Performance explanation
Based on transaction prices, the fund's return was 0.49%. The high yield bond index had a positive total return in April, which was purely a matter of earning the carry in high yield as yields and spreads traded sideways. The fund performed in line with the benchmark, and the contributions from beta and issuer selection were both close to neutral. In the US market, lower quality outperformed. In Europe, we saw the opposite picture. Our quality bias made a small negative contribution. As Europe slightly underperformed the US, our overweight in Europe also detracted slightly. Positive contributions came from avoiding names like Envision and Lannett, both healthcare companies that defaulted in April. Not owning index heavyweight Dish Networks also contributed nicely. This satellite television company is burdened with too much debt and its competitive position is at risk. Even its most senior debt yields 15%, a clear sign that restructuring will be unavoidable.

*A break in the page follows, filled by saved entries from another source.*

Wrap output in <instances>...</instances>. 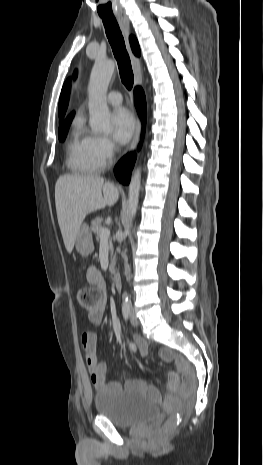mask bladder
Returning <instances> with one entry per match:
<instances>
[{
    "label": "bladder",
    "mask_w": 263,
    "mask_h": 465,
    "mask_svg": "<svg viewBox=\"0 0 263 465\" xmlns=\"http://www.w3.org/2000/svg\"><path fill=\"white\" fill-rule=\"evenodd\" d=\"M99 415L118 427H131L148 422L158 414L155 402L144 394L107 387L94 396Z\"/></svg>",
    "instance_id": "bladder-1"
}]
</instances>
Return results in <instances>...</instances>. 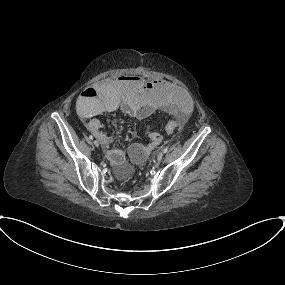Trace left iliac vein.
I'll return each mask as SVG.
<instances>
[{"label":"left iliac vein","mask_w":285,"mask_h":285,"mask_svg":"<svg viewBox=\"0 0 285 285\" xmlns=\"http://www.w3.org/2000/svg\"><path fill=\"white\" fill-rule=\"evenodd\" d=\"M164 156V153L163 152H160L158 155H157V161L160 162L162 160Z\"/></svg>","instance_id":"1"}]
</instances>
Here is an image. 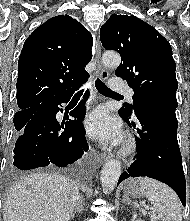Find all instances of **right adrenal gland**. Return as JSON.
<instances>
[{
	"instance_id": "2a0ac1e0",
	"label": "right adrenal gland",
	"mask_w": 190,
	"mask_h": 221,
	"mask_svg": "<svg viewBox=\"0 0 190 221\" xmlns=\"http://www.w3.org/2000/svg\"><path fill=\"white\" fill-rule=\"evenodd\" d=\"M83 209H84V199L82 197H80L78 199V202L75 206V209H74V212L71 216V218L73 219L75 217V214L78 212V213H82L83 212Z\"/></svg>"
}]
</instances>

Expectation of fund manager
Sander Bus
Roeland Moraal
Our base case remains that the US as well as Europe will experience a recession in 2023. We are coming from a prolonged period of (too) easy monetary policy and low or even negative yields. The result is a US economy running hot, and a persistent inflation problem both in the US and in Europe. Central banks have been on an aggressive rate hiking path, and their goal is to tame the inflation beast, be it at the cost of driving the economies into a recession. This is typically the environment where 'things break' and accidents happen. Likely victims are over-leveraged companies that are now facing a rapid rise in their cost of debt. Think CCC companies, leveraged LBOs, or companies in sectors that were perceived to be stable and hence loaded with debt like in telecom. The question is: what is priced in? With all-in yields now at 7.5% to 8.5%, a lot of additional widening is needed for total returns to become negative. We will continue to take an active beta approach and are currently close to a beta of 1. We stay up-in-quality. Stock picking is ever more important, as the current environment will certainly create winners and losers.